Iran, as one of the most important energy import-export countries in Middle East region, has the fourth largest oil reserve and the second largest supply of natural gas in the world. Iran’s energy mix is dominated by hydrocarbons. Renewable energy including hydropower accounts for about 6% of the overall electricity produced in the country where 90% of the fuel used in power plants is natural gas. The countries total energy consumption is continuously increasing at a rate that is forcing research into different resources to improve energy security and reduce the internal dependence on hydrocarbons.
Iran has set up a growth plan to boost green energies as a key sustainability factor. The Government plans to focus on green technologies to increase the nominal capacity of power plants from 74 GW to over 120 GW by the end of 2025. The Renewable Energy Organisation of Iran (SUNA) is looking to attract $60 billion of direct private investment by 2025 and the Government has called for new investments, which require technology and engineering to reach this capacity. The major benefit of using more diverse energy mix is reducing demand for fossil fuels will allow Iran to export more of its immense reserves of oil and natural gas to client states abroad. This will allow the Government to ease its costly subsidies while simultaneously meeting growing electrical demand through more sustainable and cost-effective renewable energy sources.

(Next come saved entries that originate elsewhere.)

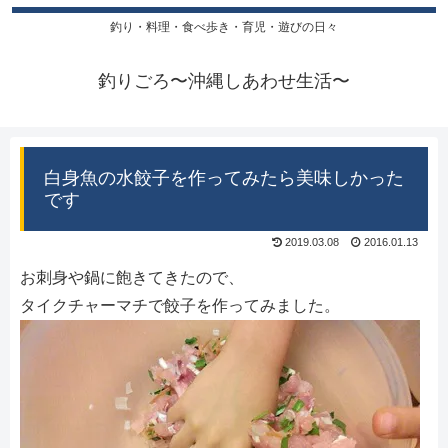
釣り・料理・食べ歩き・育児・遊びの日々
釣りごろ〜沖縄しあわせ生活〜
白身魚の水餃子を作ってみたら美味しかった
です
2019.03.08
2016.01.13
お刺身や鍋に飽きてきたので、
タイクチャーマチで餃子を作ってみました。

Recently, the UK investment fund is set to build one of the world’s largest solar power projects in the world in Iran by the end of the decade. The deal between Quercus, a green investment company in London, and Iran’s Ministry of Energy is worth over €500m (£440m) and will bring forward a giant 600MW solar project within the next three years by building a 100MW standalone installation every six months. The deal is one of the largest deals outside of the UK and is part of Iran’s drive to build 5GW of renewable energy by 2020.